— Получается, мы не можем вас отпустить. Отступники — враги цивилизации, отбросы общества, и людям нужно показать, что происходит с теми, кто переступает через закон, — вкрадчиво проговорил старик. — Из этого следует, что, к сожалению, отпустить вас обоих мы не имеем права. Даже если ваш «друг» даст те же показания, это не разрешит ни единой проблемы.
— Хорошо. Тогда чего вы от меня хотите?
— Правды. Расскажите нам правду, — старик наконец отложил в сторону бумаги. — Признание в преступлении смягчает наказание, такой закон.
— Правду, да? Как хотите.
— Прошу вас.
— Там, в Пустоши, когда я осталась одна… Я нашла Бога. Саму себя, если быть точнее. Нашла того человека, кем я должна стать, чтобы быть той, кто я есть. Пустошь показала мне путь и научила, как по нему пройти, — Вайесс глубоко вздохнула, и татуировка одобрительно дёрнулась. — Такой ответ вас устроит?
— Вполне, — оба переглянулись и одновременно сделали знак солдатам. Вайесс подхватили под локти и чуть ли не выкинули из палатки.
Откуда-то сзади послышались рассерженные голоса, но она их уже не слушала. Ей было ужасно весело наблюдать, как даёт трещину плоский мир тех идиотов, за которых она шла сражаться, пока её саму прикрепляли к флагу посередине главной улицы. Наручники уже порядком стёрли руки, но она не слишком обращала на это внимания: гораздо интереснее было рассматривать собиравшуюся вокруг толпу, с любопытством тыкающую в неё десятками пальцев. Через пару минут вывели из палатки и Джона, потом прикрепили подальше, метрах в пяти от неё. Странно было наблюдать Бога Пустоши закованным в кандалы. Возможно, это было только её ощущение, но казалось, что пленник здесь отнюдь не он, а все вокруг — от него исходила необычно сильная харизма.
— Ты как? — кивнула Вайесс.
— Спрашивали то же самое, — Джон покрутил затёкшим плечом, насколько этого позволяли оковы. — Ответил то же самое.
— Извини, — Вайесс даже не заметила, как зам оказался рядом. Может, как раз потому что лицо его вряд ли было шире того самого шеста.
— О чём ты?
— Сделал всё что мог, но, к сожалению, могу я мало что, — он присел на корточки, похлопал её по плечу, потом поднялся и пошёл к выходу, нацепив задом наперёд сероватую кепку. — Надеюсь, увидимся. Удачи!
— Угу, — кивнула она, как бы в благодарность.

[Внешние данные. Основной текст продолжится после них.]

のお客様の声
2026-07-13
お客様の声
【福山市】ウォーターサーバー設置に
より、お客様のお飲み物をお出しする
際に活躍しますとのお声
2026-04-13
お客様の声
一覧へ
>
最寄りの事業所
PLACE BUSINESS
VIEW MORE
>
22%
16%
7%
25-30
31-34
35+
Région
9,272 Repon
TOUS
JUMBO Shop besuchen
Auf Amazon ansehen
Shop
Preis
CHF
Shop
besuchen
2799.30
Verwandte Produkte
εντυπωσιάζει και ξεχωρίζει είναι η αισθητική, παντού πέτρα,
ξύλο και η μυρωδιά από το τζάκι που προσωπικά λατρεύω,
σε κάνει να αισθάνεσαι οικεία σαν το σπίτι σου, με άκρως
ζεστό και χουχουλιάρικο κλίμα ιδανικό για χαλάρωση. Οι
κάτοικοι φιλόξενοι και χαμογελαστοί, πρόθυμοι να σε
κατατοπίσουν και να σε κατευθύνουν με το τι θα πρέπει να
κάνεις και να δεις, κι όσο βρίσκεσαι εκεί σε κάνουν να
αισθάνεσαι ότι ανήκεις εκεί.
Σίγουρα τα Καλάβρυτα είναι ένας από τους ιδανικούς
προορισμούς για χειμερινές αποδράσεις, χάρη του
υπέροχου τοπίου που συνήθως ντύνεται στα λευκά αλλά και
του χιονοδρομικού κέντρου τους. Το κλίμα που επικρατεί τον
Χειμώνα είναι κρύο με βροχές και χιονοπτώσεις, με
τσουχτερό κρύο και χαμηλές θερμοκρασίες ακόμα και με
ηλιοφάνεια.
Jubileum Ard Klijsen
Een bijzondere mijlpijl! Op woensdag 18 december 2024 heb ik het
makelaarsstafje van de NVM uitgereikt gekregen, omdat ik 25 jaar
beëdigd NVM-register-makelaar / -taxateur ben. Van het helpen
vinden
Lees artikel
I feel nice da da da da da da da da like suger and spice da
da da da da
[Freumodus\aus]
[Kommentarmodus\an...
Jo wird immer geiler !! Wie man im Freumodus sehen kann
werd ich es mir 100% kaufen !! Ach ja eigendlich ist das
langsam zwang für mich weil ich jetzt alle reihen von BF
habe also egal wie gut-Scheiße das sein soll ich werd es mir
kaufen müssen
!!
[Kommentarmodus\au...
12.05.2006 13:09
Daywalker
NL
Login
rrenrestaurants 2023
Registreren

— У него всё будет хорошо, — улыбнулся Джон. Улыбался он странно, как будто уголки его губ по самым краям были сшиты невидимой ниткой. — Он хороший человек.
— Думаешь, да?
— Знаю.
— Вот как, — Вайесс заметила, как несколько человек отделились тенями от палаток и направились в их сторону. — Значит, проверять не буду.
Их было двое — в темноте не разглядеть, но смотрели они высокомерно, исподлобья и очень враждебно, как на облезлую скалящуюся собаку. Она знала, что рано или поздно произойдёт что-то подобное, не могло не произойти. Первый удар пришёлся по рёбрам, после второго что-то справа хрустнуло. Лицо дёрнулось от вспышки гнева, татуировка заплясала линиями по щеке, заклацала чёрными челюстями, но Вайесс судорожно прикусила язык, и горьковатый привкус крови привёл её в чувство. Белый мир потёк искрами, пока удары сыпались по лицу, рукам, коленям, что-то ломалось и её бросало в конвульсии, но она продолжала смотреть и уговаривать себя не вмешиваться, не делать то, чего делать не следует. Один из ударов по лицу оставил на нём пару кровоточащих трещин, — ботинок по ощущениям был не легче камня, — потом ещё пинок, и двое удалились, оставив за собой узоры синяков и пятен. За дни обучения её лицо приобрело прежние очертания, особенно квадратно-острые скулы и почерневшие от песка волосы. Глубоко посаженные глаза больше не терялись за синяками голода, и теперь эти раны смотрелись на щеке как капля грязи на белом кафеле. Было в этой обновлённой внешности что-то северное, снежное и серебряное, природная чистота и твёрдость стали, и сталь эта пугала смертельным блеском оружия.
— Дай руку, — Джон протянул свою, насколько получилось. — Ты как?
— В порядке, — усмехнулась она, с треском несколько раз выломав кисть из наручника. — Даже не представляю, как ты это так долго терпел…
— Ничего, это вынужденная мера, — Джон взял сломанные пальцы в свои, и в них потекло что-то волнистое и неровное, как море на детском рисунке, как благодарность или прощение. — Сосредоточься и помоги мне.